Sterol esters are able to be converted into sterols and fatty acids in humans, so their physiological functions include those carried out by both parts of phytosterols and fatty acids, with the effect of reducing plasma total cholesterol and LDL cholesterol to the same extent as free phytosterols, and in some respects even better.
Phytosterols in the form of crystals have problems in applications in the following two ways, on the one hand, the solubility and bioavailability of the crystalline form in humans are relatively poor, thus leading to a high dose in the treatment of hyperlipidemia and the resulting hyper phytosterolemia, ie, markedly elevated phytosterol concentrations in the serum.

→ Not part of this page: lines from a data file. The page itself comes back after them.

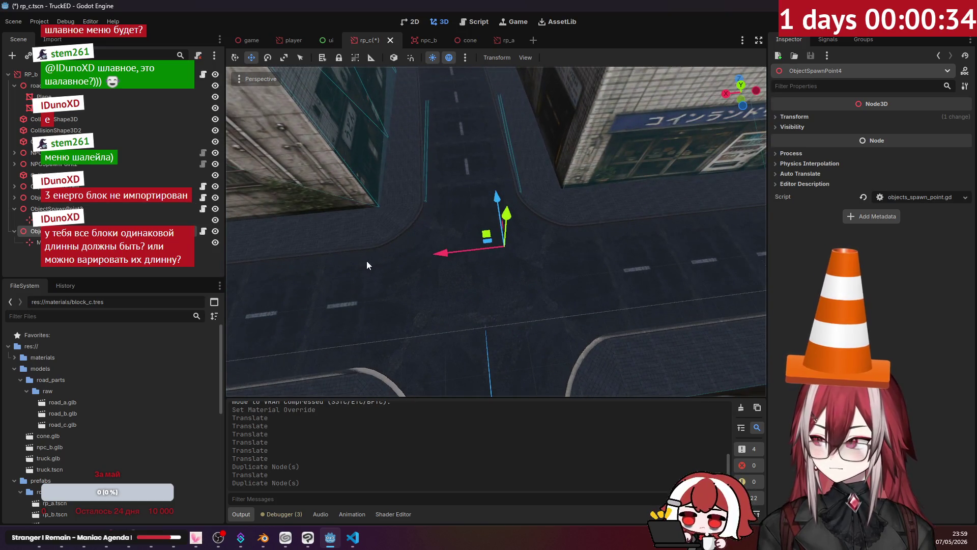
pyautogui.moveTo(425, 258); pyautogui.dragTo(380, 262)
pyautogui.moveTo(380, 262)
pyautogui.mouseDown(button='middle')
pyautogui.moveTo(496, 229)
pyautogui.moveTo(326, 361)
pyautogui.mouseUp(button='middle')
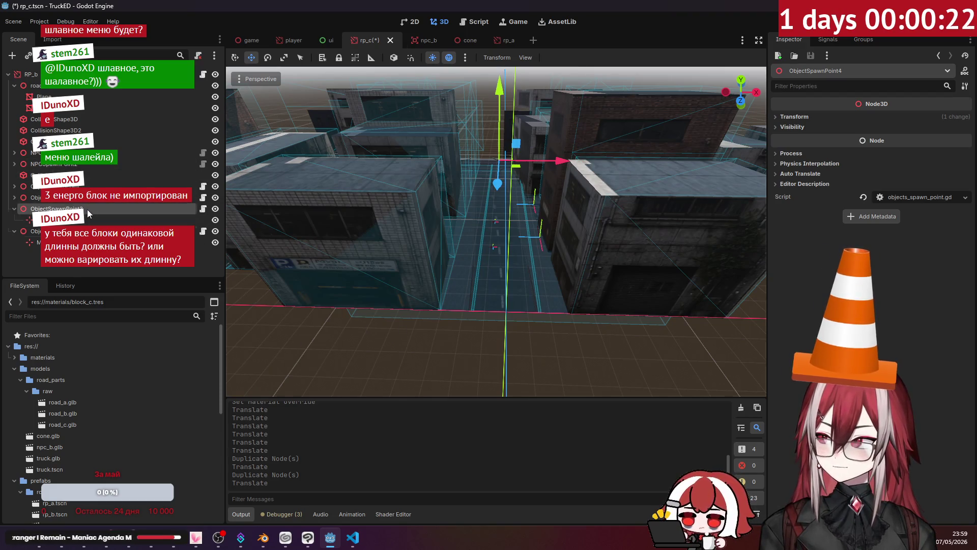
pyautogui.moveTo(497, 229); pyautogui.dragTo(497, 229, button='middle')
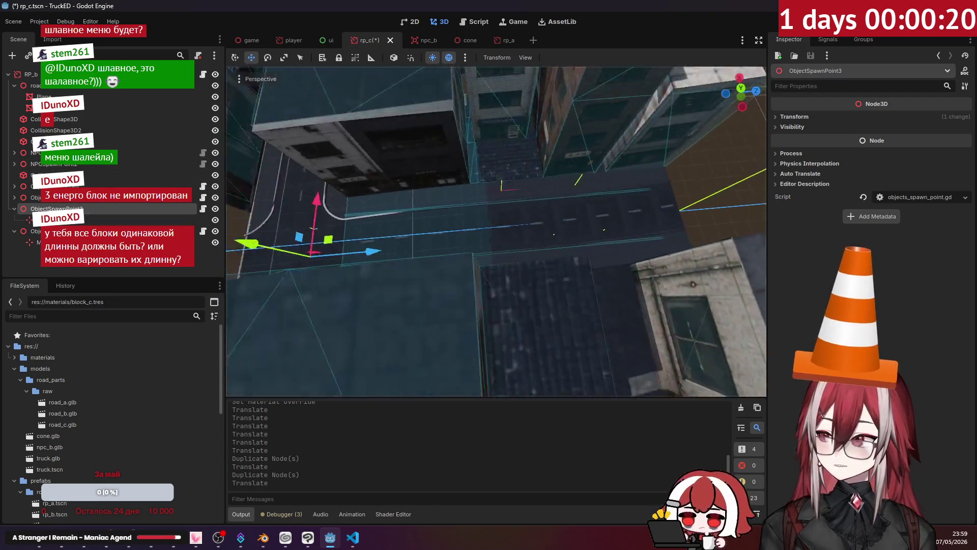
# Step: Duplicate NPCSpawnPoint2 into NPCSpawnPoint3 and NPCSpawnPoint4 placed near the intersection
pyautogui.click(53, 166)
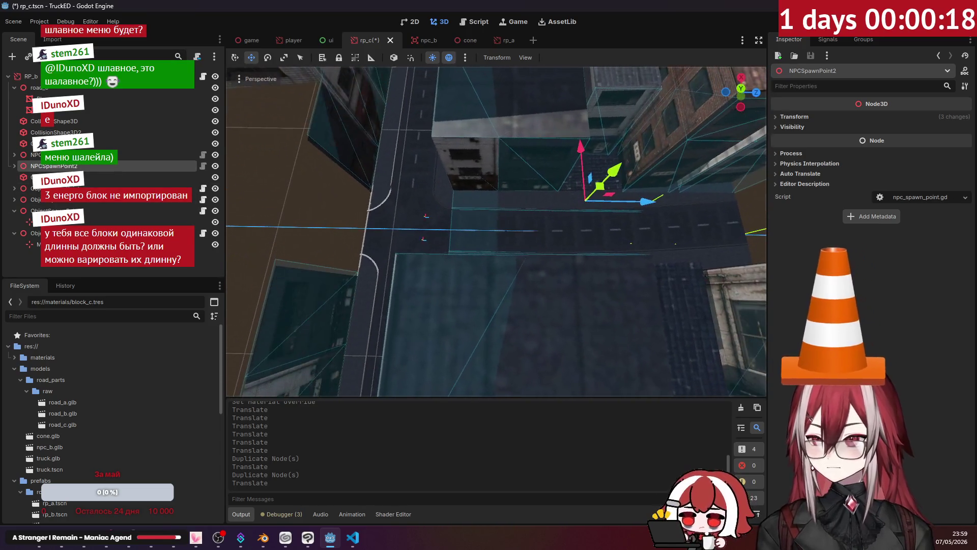
pyautogui.press('ctrl+d')
pyautogui.moveTo(650, 214); pyautogui.dragTo(605, 205)
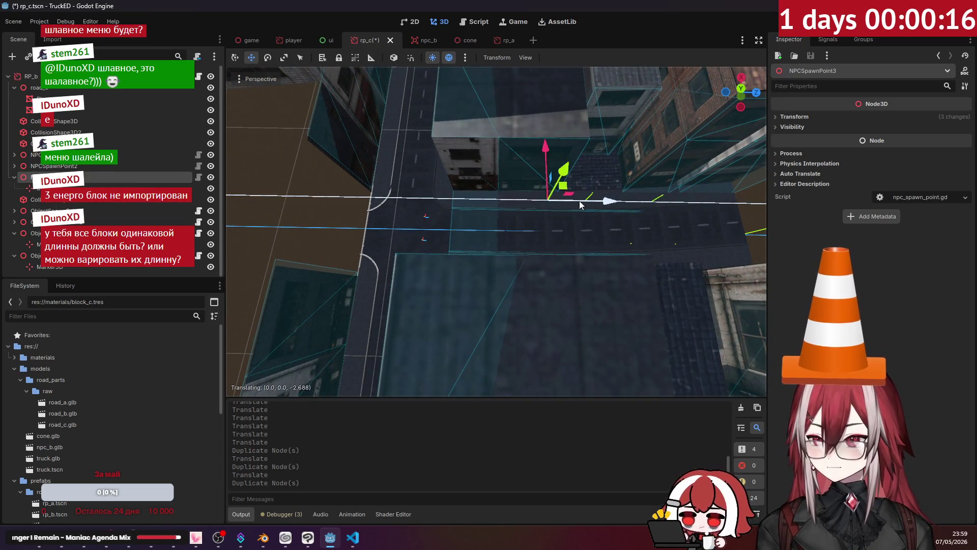
pyautogui.moveTo(509, 208); pyautogui.dragTo(508, 209)
pyautogui.moveTo(508, 209); pyautogui.dragTo(435, 242, button='middle')
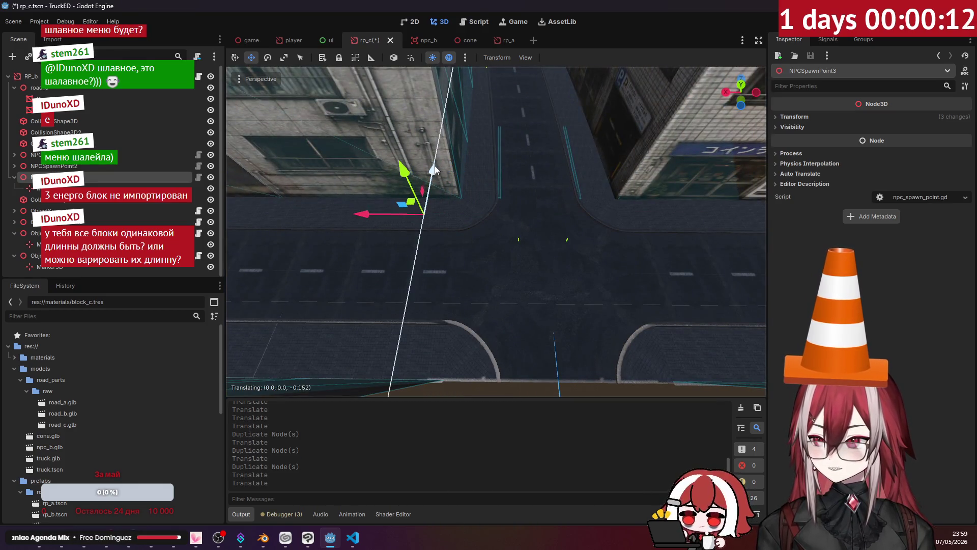
pyautogui.moveTo(535, 227); pyautogui.dragTo(216, 183, button='middle')
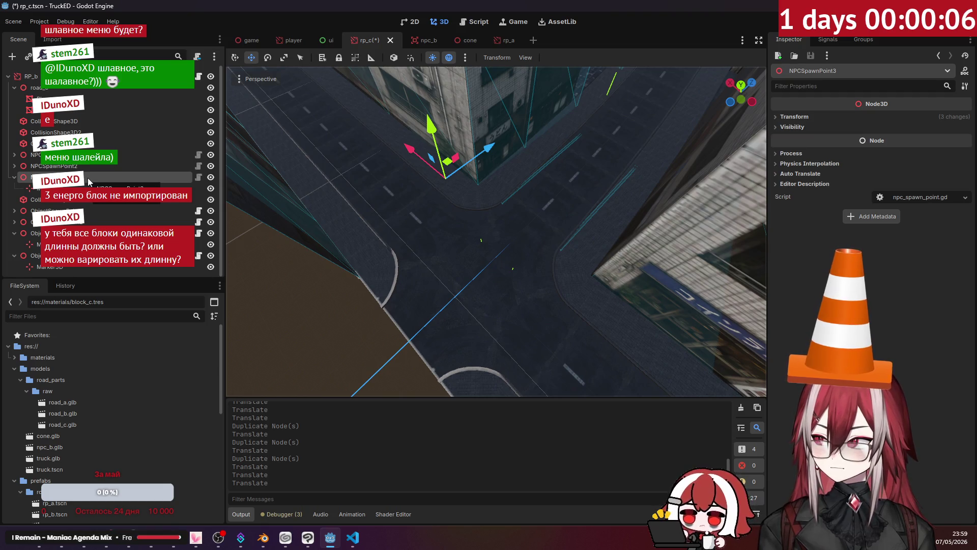
pyautogui.press('ctrl+d')
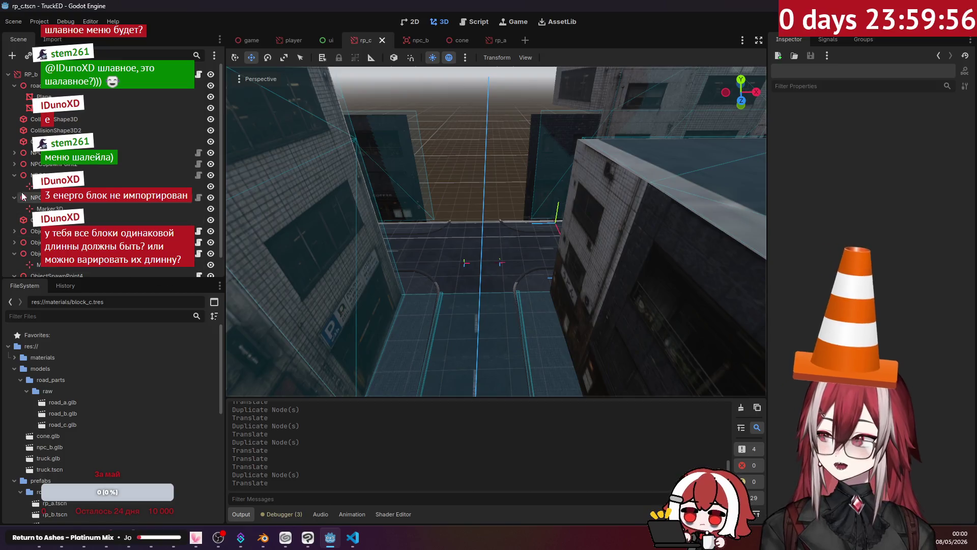
# Step: Review the new NPCSpawnPoint3, NPCSpawnPoint4 and ObjectSpawnPoint4 nodes in the scene tree
pyautogui.click(16, 180)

On the other hand, the solubility of phytosterols in oils is small, causing difficulties for application in food products.
Phytosterols have a significant hypolipidemic function, which has been confirmed by numerous studies. However, phytosterols are insoluble in water and have rather limited solubility in the oil phase, a drawback that limits their applications.
For many years, attempts have been made to modify plant sterols to expand their applications. Foreign countries have begun to explore the routes of plant sterol applications since the early 1990s, and many kinds of plant sterol products have been developed through purification and modification of hexane.
Among them esterification of plant sterols to sterol esters is one of the most important means of modification. Sterol esters of esterified products as hypolipidemic functional factors can be widely used in products such as margarine, applied oils and ice cream, while reducing the use of emulsifiers.
The fact that phytosterol esters can be added in most food products to improve nutritional value without affecting the texture of food specimens greatly expands the application scope of phytosterol esters.
To facilitate the application in food processing, it is required to change the form of plant sterols without affecting the physiological functions of plant sterols.
Whereas plant sterol fatty acid esters meet this requirement, it greatly improves the lipid solubility of plant sterols so that they can be added to foods containing oil.
Plant sterol esters are absorbed by hydrolysis by pancreatic cholesterol lipase into free type sterols, which is the only difference between free sterols and ester type sterols in metabolism, so that plant sterol esters have the same physiological function as plant sterols.
Regulatory changes in sterol ester use
The safety of plant sterol esters has been recognized in several countries and regions of the world, including our country.
In 1999, the US Food and Drug Administration (FDA) granted "" good health "" labeling for foods with added phytosterols and esters.
In 2000, a health announcement issued by the US FDA stated the following: "" phytosterols and esters, phytosterols and esters, can help reduce the risk of coronary heart disease by reducing the level of cholesterol in the blood. A daily intake of 1.3g phytosterol or 3.4g phytosterol from your diet can achieve a significant cholesterol lowering effect "".
In February 2003, the US FDA approved the Cargill company health claim of plant sterols being beneficial to heart health, officially giving the plant sterol market "" legal status "".
In 1999, the Ministry of agriculture and forestry of Japan also approved phytosterols, plant sterol esters, phytostanols, and phytostanol esters as functional additives to FOSHU, a specific specialized health food that regulates blood lipids.
In 2004, the European Commission approved the use of phytosterols and plant sterol esters in several specific food categories, such as butter coatings, milk based products, and buttermilk based products. In February 2007, the UK Food Standards Agency granted approval for phytosterol health ingredients while complying with the EU regulation on novel foods.
In 2010, our country allowed the use of phytosterol esters as new resource foods in food added to the Ministry of health's notice on the approval of seven items such as DHA algal oil, cottonseed oligosaccharides as new resource foods and other related regulations (No. 3, 2010).
Plant sterol ester
Source: soybean oil, rapeseed oil, corn oil, sunflower seed oil, tarot oil
β- Sitosterol esters
Brief description of the production process
Plant sterols were obtained by saponification, extraction, crystallization and then esterification of plant sterols and sunflower oil fatty acids using plant oil fractions such as soybean oil or taro oil to yield plant sterol esters.
≤ 3.9 g / day
Light yellow viscous oil paste
Plant sterol esters and plant sterols (total)
Plant sterol esters
Free plant sterols
Total plant sterols
Other conditions to be stated
The scope of use excludes infant foods
Applications since phytosterols have significant hypolipidemic functions, they are widely used in health products. It can also be used in foods for special populations or in foods for middle-aged and older people. Not to be applied in infant food.